Freddo is a chocolate bar brand shaped like an anthropomorphic cartoon frog. It was originally manufactured by the now defunct company MacRobertson's, an Australian confectionery company, but is now produced by Cadbury. Some of the more popular flavours include strawberry and peppermint while the more controversial flavours like fruit and nut have struggled over the years.

The product was invented in 1930 by Harry Melbourne, an 18-year-old MacRobertson's employee. In 1967, MacRobertson's was sold to Cadbury, which incorporated Freddo Frogs into its own product range. The chocolate was originally sold only in Australia, but has been introduced into several other markets.

History 

In 1930, the MacRobertson's chocolate company were looking to add a new product to their children's range. Initial designs for a chocolate mouse were rejected, as Harry Melbourne felt that women and children were afraid of mice and would dislike the product. It was instead decided to produce a chocolate frog, branded as "Freddo Frog". There were four varieties available: milk chocolate, white chocolate, half milk/half white, and milk chocolate with peanuts.

Freddo Frogs became part of the Cadbury product range in 1967, when MacRobertson's was sold to Cadbury. In Australia, Freddo Frogs are manufactured in Ringwood, Victoria and Claremont, Tasmania. Since the success of Freddo, an alternative chocolate named Caramello Koala (formerly Caramello Bear), also made by Cadbury, has been created. Caramello Koala is the only flavour in which the chocolate is not shaped like "Freddo".

■ **Raw data**:

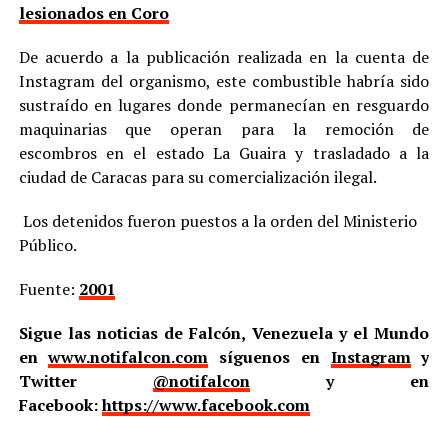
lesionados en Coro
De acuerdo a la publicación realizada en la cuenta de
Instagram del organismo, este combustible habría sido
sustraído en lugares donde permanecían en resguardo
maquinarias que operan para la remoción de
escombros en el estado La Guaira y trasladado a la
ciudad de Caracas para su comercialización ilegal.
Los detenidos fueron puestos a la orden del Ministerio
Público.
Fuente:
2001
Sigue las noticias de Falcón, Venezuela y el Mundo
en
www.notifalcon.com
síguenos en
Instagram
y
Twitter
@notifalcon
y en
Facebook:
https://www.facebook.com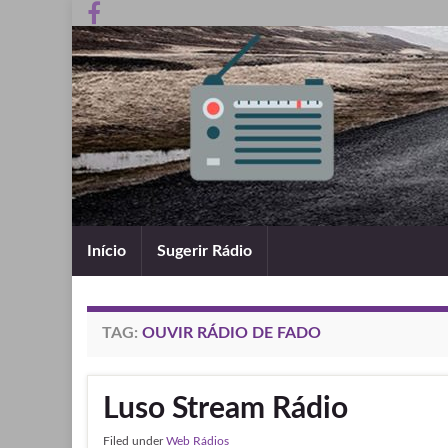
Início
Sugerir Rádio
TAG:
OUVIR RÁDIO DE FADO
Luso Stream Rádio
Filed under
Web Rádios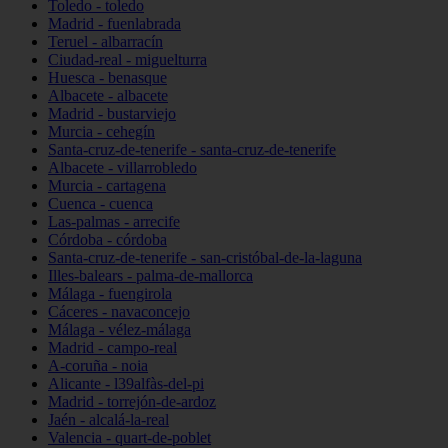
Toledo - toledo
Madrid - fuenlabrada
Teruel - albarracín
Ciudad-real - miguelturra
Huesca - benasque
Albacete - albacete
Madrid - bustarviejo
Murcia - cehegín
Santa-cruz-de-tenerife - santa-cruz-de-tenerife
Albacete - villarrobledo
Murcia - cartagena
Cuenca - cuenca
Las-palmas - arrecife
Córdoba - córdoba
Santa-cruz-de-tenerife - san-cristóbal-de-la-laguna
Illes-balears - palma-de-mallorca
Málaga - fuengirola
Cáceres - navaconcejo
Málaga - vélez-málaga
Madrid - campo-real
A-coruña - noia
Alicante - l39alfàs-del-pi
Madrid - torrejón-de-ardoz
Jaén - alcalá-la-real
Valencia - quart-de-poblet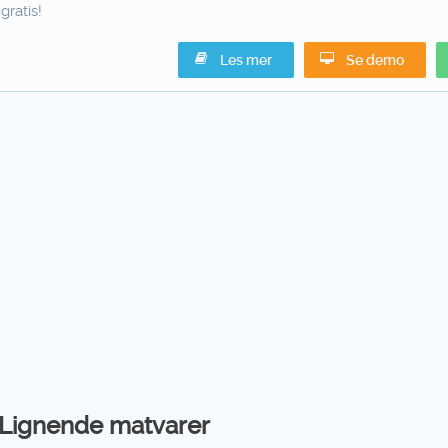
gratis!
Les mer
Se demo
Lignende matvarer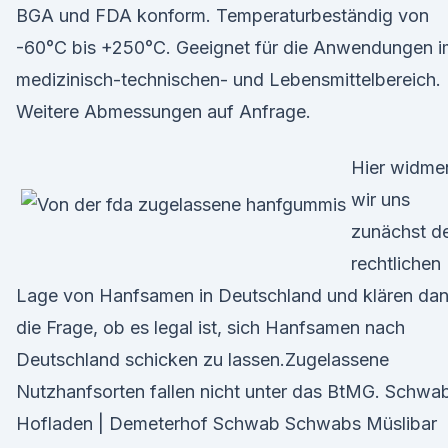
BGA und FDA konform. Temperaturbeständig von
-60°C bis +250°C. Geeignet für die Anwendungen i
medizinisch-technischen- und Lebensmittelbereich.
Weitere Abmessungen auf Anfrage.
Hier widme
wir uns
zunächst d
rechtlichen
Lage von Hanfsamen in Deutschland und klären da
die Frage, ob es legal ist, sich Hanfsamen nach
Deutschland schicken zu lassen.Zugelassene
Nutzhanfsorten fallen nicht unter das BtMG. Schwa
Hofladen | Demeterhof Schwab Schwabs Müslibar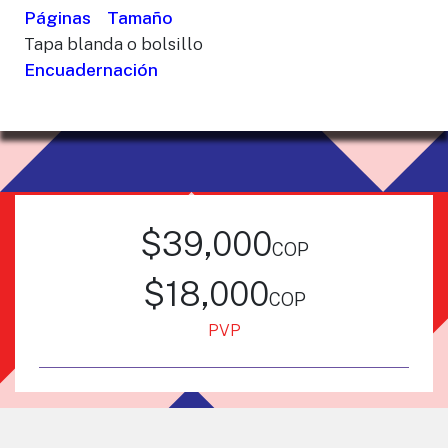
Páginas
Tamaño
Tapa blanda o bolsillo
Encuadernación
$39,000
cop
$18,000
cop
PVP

■ **Using the information**:
1 - Reproduce verbatim the Freddo passage, everything from "In 1930, the" down to "chocolate with peanuts.".
2 - Proceed with the Freddo passage, continuing it from the point at which it stops.
The listing comes from a separate source.

■ **Answers by item**:
1 -
In 1930, the MacRobertson's chocolate company were looking to add a new product to their children's range. Initial designs for a chocolate mouse were rejected, as Harry Melbourne felt that women and children were afraid of mice and would dislike the product. It was instead decided to produce a chocolate frog, branded as "Freddo Frog". There were four varieties available: milk chocolate, white chocolate, half milk/half white, and milk chocolate with peanuts.

2 -
Freddo bars were released onto the UK market in 1973, turning over £2 million a year by 1974, before being withdrawn in 1979. They were re-launched in 1994 after 15 years. In the UK, a caramel-filled version is also sold, with a yellow wrapper. This was formerly known as the Taz bar, featuring the Looney Tunes character. They disappeared for several years before returning under the Freddo image.

In June 2006, a scare over possible salmonella contamination in some Cadbury products in the UK led to the recall of around a million Cadbury chocolate bars, including the standard Freddo. As a result of the contamination, Cadbury was fined £1 million, and ordered to pay an additional £152,000 in costs.

In 2009, the Freddo chocolate was redesigned in the United Kingdom, featuring a new, glossier Freddo design, and a replacement Dairy Milk logo. The same year saw the launch of an online animated series on the product's website.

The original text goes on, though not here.